Moncef Marzouki, qui a présidé aux destinées de la Tunisie de décembre 2011 à décembre 2014 et avait tenté, durant son magistère, de rapprocher les États et les peuples maghrébins, accuse ouvertement le régime algérien d’être le principal obstacle à toute intégration entre les cinq États de la région (Maroc, Mauritanie, Tunisie, Libye et Algérie).
Dans son édition du mercredi 5 février, le quotidien Al Ahdath Al Maghribia rapporte le témoignage précieux de Moncef Marzouki. Car c’est à partir des hautes responsabilités qu’il a assumées à la tête de son pays «qu’il assène une vérité que d’aucuns partagent déjà, à savoir que c’est le régime des caporaux qui non seulement empêche tout rapprochement au sein de l’ensemble maghrébin, mais s’évertue à créer la zizanie dans la région en vue de maintenir un statu quo propice à son agenda politique» de survie.

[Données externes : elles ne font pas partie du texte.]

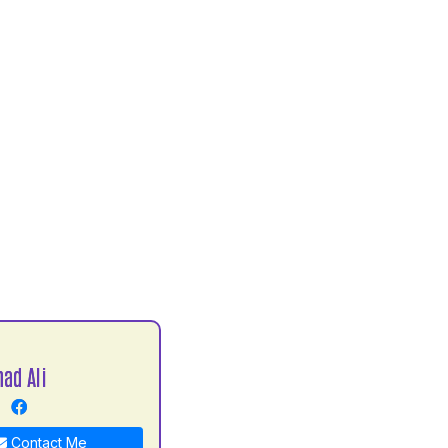
ad Ali
Contact Me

Ces déclarations de l’ancien président tunisien mettent à nu l’obsession marocaine du régime algérien, avec lequel il refuse tout rapprochement. À contrario, ce régime, qui se dit prêt à coopérer avec tous les pays du monde, exclut le Maroc et, comble de la contradiction, il vient, par la voix même du président Abdelmadjid Tebboune, d’annoncer son désir de rejoindre les rangs des pays arabes ayant normalisé avec Israël alors que, parmi les principaux reproches qu’il brandissait à l’égard du Maroc, figurait l’accusation d’avoir normalisé avec «l’entité sioniste» et d’avoir amené Israël aux frontières de l’Algérie pour la menacer.
Rappelant les nombreuses occasions où le roi Mohammed VI a tendu la main au rapprochement entre les peuples marocain et algérien, Moncef Marzouki, qui s’exprimait sur la chaîne Almagharibiya, précise qu’il est clair que c’est le régime algérien qui a entravé, et entrave toujours, toute construction ou intégration maghrébine. Marzouki a ainsi dévoilé qu’il avait lui-même, durant son mandat présidentiel (2011-2014), proposé une initiative de rapprochement entre les peuples et pays maghrébins. Cette initiative a été, selon lui, acceptée et bien accueillie par le Maroc, la Mauritanie et la Libye, mais catégoriquement refusée par l’Algérie.
Il a ajouté que son initiative proposait de mettre de côté le dossier du Sahara, en attendant de lui trouver une solution. Mais l’Algérie a exigé que le dossier du Sahara soit d’abord résolu, selon ses desiderata, avant toute discussion sur un éventuel rapprochement entre les peuples de la région. Cet entêtement a été derrière l’échec de l’initiative de Marzouki, qui proposait, entre autres, la libre circulation au profit des citoyens des cinq pays maghrébins, ainsi que le droit de propriété, de travail, de vote et d’établissement dans le pays maghrébin de leur choix…
Ces révélations de l’ancien président tunisien ont le mérite d’identifier clairement le principal responsable de la situation de blocage qui s’éternise dans la région maghrébine, que Marzouki a qualifiée de seule zone au monde où l’intégration se fait toujours attendre à cause d’un seul régime, soit le régime algérien. Marzouki a même accusé Alger de semer la zizanie entre pays maghrébins, citant l’exemple du froid qui existe entre Rabat et Tunis à cause de la poignée de dollars que les généraux algériens ont consentis à l’actuel président tunisien, Kais Saied, et qui l’ont poussé à sortir la Tunisie de sa neutralité dans le conflit factice créé par l’Algérie au Sahara marocain.
Marzouki estime que Kais Saied a commis une grave erreur en recevant officiellement, le 20 août 2022, le chef des séparatistes du Polisario à Tunis lors du Ticad 8. «Jamais Habib Bourguiba ni Zine El Abidine Ben Ali n’ont osé commettre une telle aberration», a dit Marzouki, qui regrette que Kais Saied se soit mis sous les aisselles des généraux algériens en transformant la Tunisie en wilaya algérienne, à cause «de son incompétence et de sa mauvaise gestion».